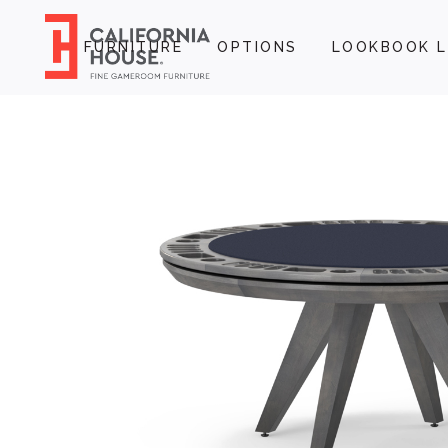
FURNITURE
OPTIONS
LOOKBOOK L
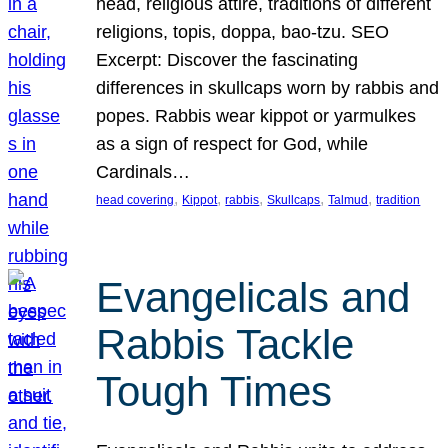
head, religious attire, traditions of different
religions, topis, doppa, bao-tzu. SEO
Excerpt: Discover the fascinating
differences in skullcaps worn by rabbis and
popes. Rabbis wear kippot or yarmulkes
as a sign of respect for God, while
Cardinals…
, 
, 
, 
, 
, 
head covering
Kippot
rabbis
Skullcaps
Talmud
tradition
Evangelicals and
Rabbis Tackle
Tough Times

> _Task details_:
Could you repeat each line above exactly as written? Omit the pictures.

> _Task result_:
FURNITURE
OPTIONS
LOOKBOOK L
head, religious attire, traditions of different
religions, topis, doppa, bao-tzu. SEO
Excerpt: Discover the fascinating
differences in skullcaps worn by rabbis and
popes. Rabbis wear kippot or yarmulkes
as a sign of respect for God, while
Cardinals…
, 
, 
, 
, 
, 
head covering
Kippot
rabbis
Skullcaps
Talmud
tradition
Evangelicals and
Rabbis Tackle
Tough Times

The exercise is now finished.